In a new fellowship program called the Learning Sciences Exchange, funded by the Jacobs Foundation, we selected 12 mid-career experts across multiple disciplines. We introduced them to each other, put them in teams, and gave each team $16,000 to come up with solutions. Their aim was to develop products or advisories that could break through barriers and find new ways to help parents, educators, policymakers, and the general public understand and engage with what we have learned in the science of early learning.

They came up with three prototypes, each of which was inspired by findings from peer-reviewed journals. These are pieces of science that might ordinarily be buried in dense academic reports or lectures, but the approaches that these teams took were wholly different. One team hired actors from the Screen Actors Guild to produce a public service announcement that felt like a sitcom, starring two grandpas supervising their baby granddaughter and squabbling over which books to read with her. Another developed a prototype for a series of beautifully illustrated board books about a mother bunny and her bunny offspring, driving home the importance of bonding and attachment in the early years. The third used animation, art, and music, combined with a child’s voice-over, to capture the vibrant orchestra of spoken words and back-and-forth dialogue that children need to hear from their caregivers.

These experts harnessed the power of storytelling and entertainment to do their work, applying the performance and art of acting, graphic illustration, and music in their quest to help bring science to life. By integrating science with the cultures and insights of other disciplines, we can reach non-scientists who can have a positive impact on children through their engagements with them everyday.

As the program expands to bring on 15 more fellows in 2020, it is also helping us realize the power of building relationships across sectors, instead of succumbing to systems that keep people walled off from one another.
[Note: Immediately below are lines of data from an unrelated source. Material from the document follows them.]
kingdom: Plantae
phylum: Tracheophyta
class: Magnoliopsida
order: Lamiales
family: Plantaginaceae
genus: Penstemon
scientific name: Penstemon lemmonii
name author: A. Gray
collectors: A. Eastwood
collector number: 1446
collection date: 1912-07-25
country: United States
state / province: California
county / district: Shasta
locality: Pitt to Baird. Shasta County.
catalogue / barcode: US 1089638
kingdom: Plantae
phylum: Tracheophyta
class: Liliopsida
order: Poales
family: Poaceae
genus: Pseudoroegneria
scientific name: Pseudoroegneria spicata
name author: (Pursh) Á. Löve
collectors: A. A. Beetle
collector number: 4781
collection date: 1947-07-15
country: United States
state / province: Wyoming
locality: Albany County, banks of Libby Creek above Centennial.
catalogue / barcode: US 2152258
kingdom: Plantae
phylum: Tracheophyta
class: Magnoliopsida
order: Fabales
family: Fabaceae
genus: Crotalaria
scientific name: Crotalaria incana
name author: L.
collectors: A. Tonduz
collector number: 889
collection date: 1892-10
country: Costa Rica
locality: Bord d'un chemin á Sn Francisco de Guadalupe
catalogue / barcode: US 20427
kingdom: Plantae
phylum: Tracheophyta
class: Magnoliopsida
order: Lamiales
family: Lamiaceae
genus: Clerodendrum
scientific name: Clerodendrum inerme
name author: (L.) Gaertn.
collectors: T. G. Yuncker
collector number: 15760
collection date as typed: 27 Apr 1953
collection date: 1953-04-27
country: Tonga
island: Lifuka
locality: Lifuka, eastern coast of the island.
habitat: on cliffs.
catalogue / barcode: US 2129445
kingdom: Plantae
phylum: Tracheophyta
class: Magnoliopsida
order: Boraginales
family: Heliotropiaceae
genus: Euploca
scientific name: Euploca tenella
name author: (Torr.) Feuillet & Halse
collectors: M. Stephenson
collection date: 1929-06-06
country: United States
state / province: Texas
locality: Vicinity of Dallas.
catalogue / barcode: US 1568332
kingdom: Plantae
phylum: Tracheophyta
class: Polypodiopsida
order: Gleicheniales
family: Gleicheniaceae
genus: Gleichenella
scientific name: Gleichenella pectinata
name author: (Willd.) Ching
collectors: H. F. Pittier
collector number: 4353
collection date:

By mixing researchers and policy influencers with creatives and communicators, people from different sectors can help to break down the barriers that prevent critical findings about child development—or mask wearing, or vaccinations—from becoming more resonant in the public consciousness. Integrating science and research into policymaking and everyday life is hard. But bringing people together to learn different ways of thinking and working? Giving people space to build something together? That should not be so difficult. Let’s start there.

Lisa Guernsey is director of the Teaching, Learning, and Tech program at New America, Kathy Hirsh-Pasek directs the Infant Language Laboratory at Temple University, and Roberta Golinkoff directs the Child’s Play, Learning, and Development Lab at the University of Delaware.